The concentration of natural compounds and the amount of sunscreens were optimized so that they do not cause dramatic cell death by themselves without UVR. Zerumbone, Resveratrol, Curcumin, and Apigenin were spread on the LB plates at the concentration indicated in Figure 2. The same amount of DMSO was added in the vehicle plates and to the sunscreens. The cells were plated on the top of the compounds. Cells only were used as the control. Plates were incubated at the 37°C incubator and results were monitored after 24 hours. The results showed that the 100 μM Resveratrol and Curcumin caused some cell death, but 100 uM Zerumbone did not. Surprisingly, 50 nM dietary Apigenin and 100 μl of sunscreens showed some cell death (Figure 2). Interestingly, both the sunscreens showed a significant reduction in colony size indicating inhibition of cell growth. Collectively, some of the compounds and sunscreens used in this experiment are causing cytotoxicity even without UVR. Therefore, these results supported using a lower concentration of compounds and sunscreens for the protection from UVR experiments.

natural-products-chemistry-Standardization

Figure 2. Standardization of the compound and sunscreen amounts, and UVR dose tolerable to bacterial cells. A: 100 and 10 μM of Zerumbone, Curcumin, and Resveratrol, and 50 and 10 nM Apigenin were used. The same amount of DMSO was added on the control plates and to the sunscreens. B: Various doses of UVR were used to determine the dose which will not kill all the bacterial cells.
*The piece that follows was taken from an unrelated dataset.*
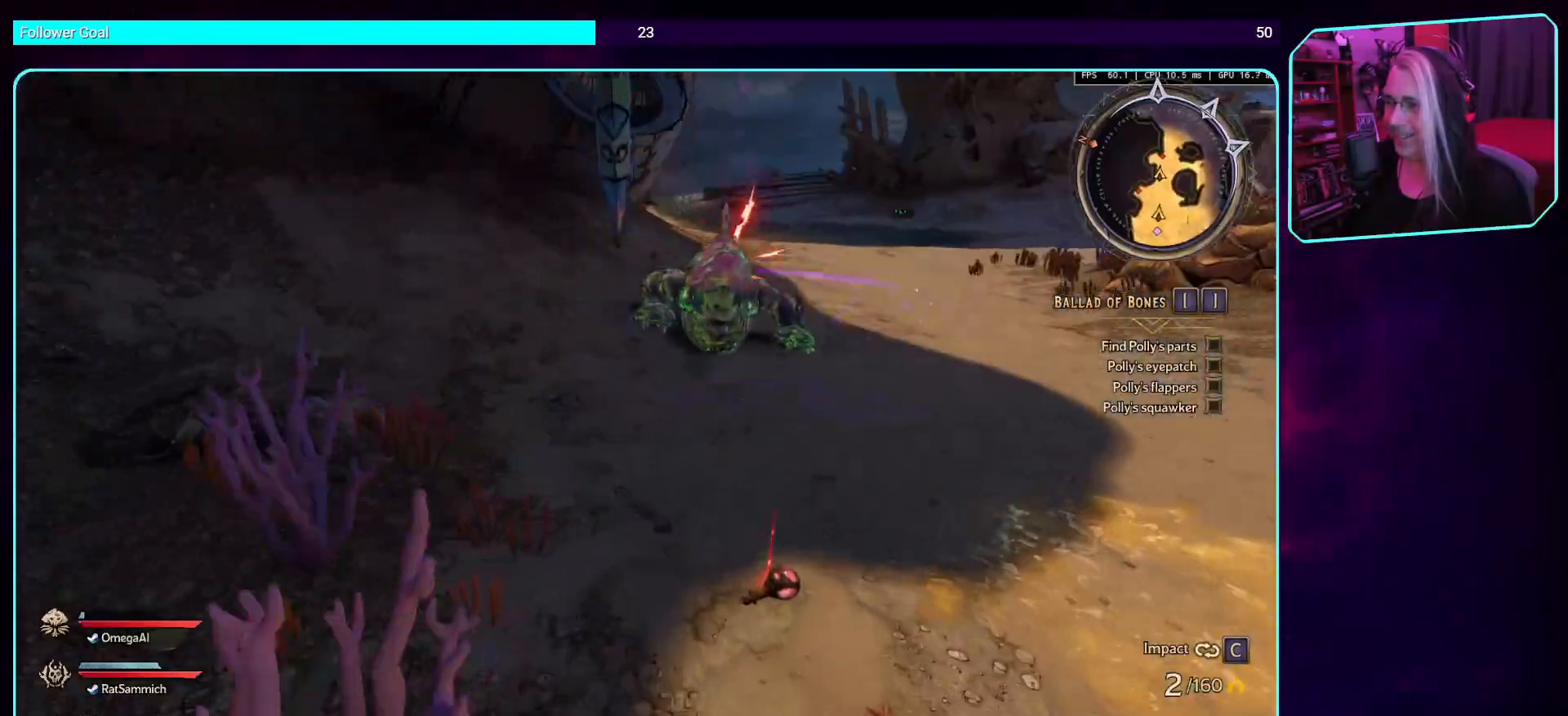
{"keys": [], "mouse": [], "events": [[353, "ctrl", "up"]]}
E. coli K-12 can tolerate 12.75 J/m2 of UV radiation without showing cytotoxicity

Bacterial cells can tolerate a certain amount of UVR, but if the radiation is too high, they will die due to the adverse effects of UVR [26,27]. To standardize the UVR dose which will not kill all the bacteria, the amount of cell death was monitored by using a range of UVR doses. For this, bacterial cells were plated on the LB plate. Half of the plate was covered with cardboard and the remaining half was exposed to 12.75, 21.25, 42.5, 63.75, 85.75, 127.75, and 255.5 J/m2 UVR. One plate was kept unexposed to UVR as control. The plates were wrapped with aluminum foil immediately and incubated at 37°C for 24 hours, and data was recorded by counting the colony numbers. The results showed that the cardboard was protecting the cells from UVR since the unexposed area of the plate (covered with cardboard) has similar number of cells as the unexposed plate. As shown in Figure 2, 12.75 J/m2 UVR did not show significant cell death. However, the amount of cell death increased through 21.25 J/m2, 42.5 J/m2 and 63.75 J/m2 until all the cells died at 85.75 J/m2. These results demonstrated that ~ 42.5 J/m2 and 63.75 J/m2 are optimum UV dose to obtain a countable number of cells on the plate for the UVR protection from the compounds.

Effect of UV radiation on bacterial survival with and without compounds

After the optimum concentration of compounds and the optimum UVR dose were standardized (Figure 2), those conditions were used to compare the efficacy of protection of cell death by using the compounds. For the first experiment, two lower concentrations of compounds and one UV dose were used. Based on the experiments done (Figure 1) 2 μM and 10 μM of Zerumbone, Resveratrol, and Curcumin, and 10 and 1 nM Apigenin was used. Since 100 μl of sunscreen showed significant growth inhibition (Figure 2), in this experiment 25 and 10 μl sunscreens were used. The UV dose (42.5 J/m2) was selected based on Figure 2 experiment. Experiments were done as described in Figure 2. All the compounds showed significant levels of protection from UVR, which was equal to or better than sunscreens. Both the 10 and 1 μM of Zerumbone, Resveratrol, and Curcumin showed protection from UVR. Surprisingly, 10 and 1 nM of Apigenin showed similar protection to that of Zerumbone and better protection than Resveratrol and Curcumin (Figure 3). Both the sunscreens showed protection from UVR. This experiment established that these natural compounds are effective in protection from UVR and comparable with protection by sunscreens at the doses where bacteria do not die completely. Furthermore, a very low concentration of Apigenin, 1000-fold less concentration than other compounds, showed a higher level of protection than other compounds, suggesting that Apigenin is the most efficient for UVR protection among these compounds (Figure 3).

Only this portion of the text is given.